One of the PHC candidates, called Makwa (which I designed), did not use RAM but modular arithmetics. This is not expected to fare well against FPGA and ASIC, but, for GPU, it appears to behave well: according to my analysis, costs on CPU and GPU appear to be roughly on par for a 2048-bit modulus, and larger moduli benefit the CPU more than the GPU.
To sum up, both bcrypt and Makwa seem to be valid answers to your question, and they do so through quite different means.
Even if a small part of the encryption algorithm can be parallelized e.g 10% and the speedup of this part of the algorithm that benefits from GPU is 20fold then GPU version will appear 10% faster than the CPU version.
Mind that a good implementation on GPU will take advantage from both worlds (CPU+GPU).
So it will be very strange for someone to build a GPU only solver.
A good place to start your search would be a memory hard implementation.

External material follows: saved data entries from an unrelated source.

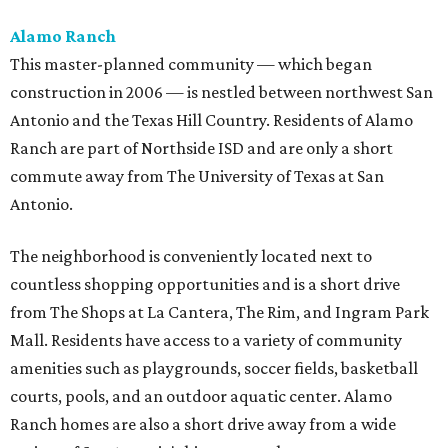
Alamo Ranch
This master-planned community — which began
construction in 2006 — is nestled between northwest San
Antonio and the Texas Hill Country. Residents of Alamo
Ranch are part of Northside ISD and are only a short
commute away from The University of Texas at San
Antonio.
The neighborhood is conveniently located next to
countless shopping opportunities and is a short drive
from The Shops at La Cantera, The Rim, and Ingram Park
Mall. Residents have access to a variety of community
amenities such as playgrounds, soccer fields, basketball
courts, pools, and an outdoor aquatic center. Alamo
Ranch homes are also a short drive away from a wide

The most popular is scrypt. It is designed to be far more secure against hardware brute-force attacks than alternative functions such as PBKDF2 or bcrypt. Also the winner of Password Hashing Competition (PHC) is Argon2.
PBKDF2 has one weakness (# of iterations) which makes brute-force attacks using application-specific integrated circuits or graphics processing units relatively cheap. The bcrypt key derivation function requires a larger amount of RAM (but still not tunable separately, i. e. fixed for a given amount of CPU time) and is slightly stronger against such attacks.

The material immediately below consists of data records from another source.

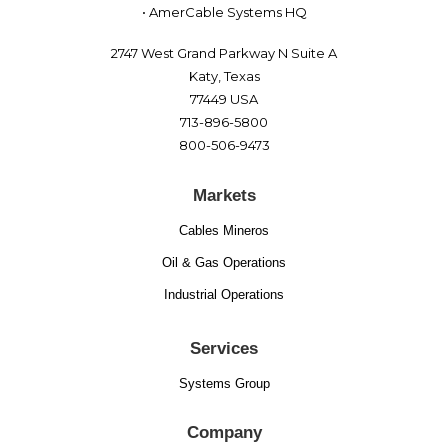
• AmerCable Systems HQ
2747 West Grand Parkway N Suite A
Katy, Texas
77449 USA
713-896-5800
800-506-9473
Markets
Cables Mineros
Oil & Gas Operations
Industrial Operations
Services
Systems Group
Company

So the main advice is to go for Scrypt or Argon2i (better vs all other).
Argon2 was designed to be resistant against brute-force attacks using specialized hardware, such as GPUs, ASICs, or FPGAs. In July 2015, it was announced as the winner of the Password Hashing Competition.
Didnt last long to see a good implementation. Here is a GPU POC for Argon2.
The CUDA implementation can reach about 40-60 GiB/s (divide by time cost * memory cost * 1024 B to get hashes per second) on an NVIDIA Tesla K20X. For comparison, a fast Intel Xeon processor can only reach about 10 GiB/s.
So I dont think there is an algorithm that can run slower on GPU if the solver implementation is programmed using common sense.
A common approach, taken by Ethereum, for instance, is to use algorithms that are memory hard.
While GPU may contain thousands of processors, the amount of memory available does not increase in the same proportion. If the algorithm is such that the memory is absolutely required, this restricts the number of cores that could run efficiently in parallel.
GPUs have slower clock rates than CPUs, but many more threads with the restriction that large groups of threads need to execute the same code.
So an algorithm that is supposed to run faster on a CPU will have linear data dependencies so the GPU can run only a single thread (and all other threads execute NOPs) and use only one lane in the vector — then the lower clock rate takes effect.
You can also further pessimize GPU performance by making the arithmetic operations data dependent. GPU compilers will then try to generate speculative execution for all operations, followed by a
SELECT instruction to use only the result from the winning branch.